Anyway, there's this teenager named Alex Rogan, who lives in a trailer park. He plans to go to a decent college, but his loan application is rejected, which means he can only afford to go to city college (like his friends, who have no interest in anything better than that). He seems to think that means he'll be stuck in the trailer park his whole life, which I think isn't an entirely valid assumption, though I do understand his frustration. I think the college thing kind of parallels the more immediate concern of rarely getting to go out and have fun with his friends, because he's always stuck at home helping the other residents of the park (since he's a pretty handy guy). But he also has a girlfriend named Maggie (who we like), and he expects to be with her forever... he wants the both of them to eventually leave the trailer park, though she seems a bit more reluctant than he. Still, she obviously loves him.

Meanwhile, just about the only fun Alex seems to have is playing an arcade game. One day, he breaks the record, and everyone shows up to watch him do it, and they all see it as a majorly exciting accomplishment. Which goes to show you how boring life is in the trailer park for everyone. It was actually later that night that he gets the news about his loan being rejected, which is a total buzz-harshing moment. So he goes out to lament this cruel twist of fate, when suddenly a guy shows up in a car, claiming to be the inventor of the arcade game, and wants to talk to Alex. His name is Centauri, and he takes Alex for a ride... and soon his car transforms for space flight. He takes Alex to the planet Rylos, to become a starfighter for the Star League, which is at war with the Ko-Dan Empire. The Ko-Dan Armada is being commanded by Xur, a Rylan traitor. Alex is understandably shocked to find out that the video game was actually a test to recruit gunners for the Gunstars (fighter ships), and demands to be taken home.

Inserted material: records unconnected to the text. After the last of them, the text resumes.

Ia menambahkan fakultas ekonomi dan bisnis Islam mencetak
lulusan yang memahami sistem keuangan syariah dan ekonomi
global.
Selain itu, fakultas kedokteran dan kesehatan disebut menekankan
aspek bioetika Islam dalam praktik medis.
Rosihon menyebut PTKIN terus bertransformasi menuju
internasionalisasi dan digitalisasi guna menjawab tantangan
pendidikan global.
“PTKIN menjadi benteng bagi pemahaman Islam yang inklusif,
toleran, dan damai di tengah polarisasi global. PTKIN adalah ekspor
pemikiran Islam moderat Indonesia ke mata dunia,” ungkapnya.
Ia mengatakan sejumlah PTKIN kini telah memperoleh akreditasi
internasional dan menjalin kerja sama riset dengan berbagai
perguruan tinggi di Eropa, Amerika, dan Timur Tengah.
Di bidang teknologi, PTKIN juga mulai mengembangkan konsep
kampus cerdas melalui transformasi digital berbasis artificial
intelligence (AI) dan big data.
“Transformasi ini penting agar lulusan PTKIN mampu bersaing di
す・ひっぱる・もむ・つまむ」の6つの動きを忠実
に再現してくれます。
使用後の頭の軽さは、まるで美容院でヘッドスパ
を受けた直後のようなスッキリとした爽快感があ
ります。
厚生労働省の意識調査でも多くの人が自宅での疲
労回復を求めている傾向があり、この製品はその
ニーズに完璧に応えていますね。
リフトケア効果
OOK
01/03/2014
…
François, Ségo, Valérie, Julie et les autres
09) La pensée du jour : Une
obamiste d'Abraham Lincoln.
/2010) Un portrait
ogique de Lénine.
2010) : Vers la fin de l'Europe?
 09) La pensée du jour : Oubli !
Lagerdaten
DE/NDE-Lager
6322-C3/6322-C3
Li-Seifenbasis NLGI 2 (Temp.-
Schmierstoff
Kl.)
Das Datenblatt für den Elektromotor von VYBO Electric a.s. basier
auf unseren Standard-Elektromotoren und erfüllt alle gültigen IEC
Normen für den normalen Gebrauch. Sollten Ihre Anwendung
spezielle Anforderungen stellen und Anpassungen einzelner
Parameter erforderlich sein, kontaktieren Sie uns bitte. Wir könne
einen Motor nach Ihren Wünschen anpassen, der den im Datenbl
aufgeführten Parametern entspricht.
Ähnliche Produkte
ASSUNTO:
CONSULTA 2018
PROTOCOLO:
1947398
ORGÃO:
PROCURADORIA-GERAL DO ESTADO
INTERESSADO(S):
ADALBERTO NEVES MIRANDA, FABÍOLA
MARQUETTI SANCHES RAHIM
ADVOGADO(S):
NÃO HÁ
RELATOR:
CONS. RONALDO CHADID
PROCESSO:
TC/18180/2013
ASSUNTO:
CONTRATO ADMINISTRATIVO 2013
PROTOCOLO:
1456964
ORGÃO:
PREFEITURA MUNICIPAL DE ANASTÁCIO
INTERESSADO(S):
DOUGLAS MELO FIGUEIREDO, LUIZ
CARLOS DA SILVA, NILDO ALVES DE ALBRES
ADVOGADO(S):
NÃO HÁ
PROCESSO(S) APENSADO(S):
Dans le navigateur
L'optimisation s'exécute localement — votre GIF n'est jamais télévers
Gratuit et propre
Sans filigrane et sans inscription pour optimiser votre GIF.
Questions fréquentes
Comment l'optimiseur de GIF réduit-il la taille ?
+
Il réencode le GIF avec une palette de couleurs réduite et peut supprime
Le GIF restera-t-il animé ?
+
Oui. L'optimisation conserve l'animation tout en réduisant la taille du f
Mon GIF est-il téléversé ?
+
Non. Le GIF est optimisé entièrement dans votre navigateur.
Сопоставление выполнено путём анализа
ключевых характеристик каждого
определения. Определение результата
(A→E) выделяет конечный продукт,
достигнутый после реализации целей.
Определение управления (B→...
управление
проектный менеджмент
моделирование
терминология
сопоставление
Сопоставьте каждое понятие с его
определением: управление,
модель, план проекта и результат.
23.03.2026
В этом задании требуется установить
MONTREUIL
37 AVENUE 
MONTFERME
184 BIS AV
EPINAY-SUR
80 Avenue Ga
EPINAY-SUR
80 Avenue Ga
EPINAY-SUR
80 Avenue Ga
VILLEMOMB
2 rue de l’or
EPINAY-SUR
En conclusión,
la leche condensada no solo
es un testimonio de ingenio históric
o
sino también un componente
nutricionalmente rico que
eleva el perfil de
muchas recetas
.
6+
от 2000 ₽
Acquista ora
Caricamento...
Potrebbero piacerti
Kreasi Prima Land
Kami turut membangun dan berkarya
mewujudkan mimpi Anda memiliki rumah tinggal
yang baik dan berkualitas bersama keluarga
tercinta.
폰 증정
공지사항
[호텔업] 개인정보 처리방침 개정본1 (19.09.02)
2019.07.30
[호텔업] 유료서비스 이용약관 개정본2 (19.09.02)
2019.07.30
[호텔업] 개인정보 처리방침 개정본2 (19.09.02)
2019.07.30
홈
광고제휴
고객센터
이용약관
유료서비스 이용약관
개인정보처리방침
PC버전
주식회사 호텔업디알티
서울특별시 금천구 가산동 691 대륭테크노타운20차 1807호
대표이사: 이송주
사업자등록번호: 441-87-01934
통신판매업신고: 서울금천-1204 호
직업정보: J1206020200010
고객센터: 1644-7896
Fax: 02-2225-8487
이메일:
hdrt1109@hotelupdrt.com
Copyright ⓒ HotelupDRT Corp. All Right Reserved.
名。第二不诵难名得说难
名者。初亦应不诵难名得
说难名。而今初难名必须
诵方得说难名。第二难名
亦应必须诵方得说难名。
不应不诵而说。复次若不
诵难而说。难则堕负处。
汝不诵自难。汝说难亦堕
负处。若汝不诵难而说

After Centauri takes him back to Earth, Alex finds that a "Beta unit" has taken on his appearance, to take his place so no one will know he's gone. He calls Centauri, wanting him to take the Beta unit away, but before Centauri arrives, Alex is attacked by an alien hitman sent to kill him. So he decides to go back to Rylos, to help fight Xur's forces, so that he could stop worrying about assassins. However, when they get back to Rylos, Alex and Centauri find that the base has been attacked and all the other starfighters were killed. So Alex is now the last starfighter (along with his Gunstar's navigator, a reptilian alien named Grig). Once again, Alex becomes reluctant to do battle, a single fighter against an entire armada. But he has little choice.

And... I don't want to say how it all ends. But it's fairly fun. And it has some amusing bits. Alex's little brother, Louis, was definitely funny (and he swears fairly often, and looks at Playboy magazines; surprising for a kid his age to do stuff like that in a relatively family-friendly movie like this). The Beta unit was funny, too. And Grig. And Centauri. And the Ko-Dan captain, Kril, was a much better villain than Xur. (I definitely enjoyed his last line.) Not sure what else to say. The movie's not very credible, in general, and it can be kind of corny, but it has some moments of realism and drama. I guess.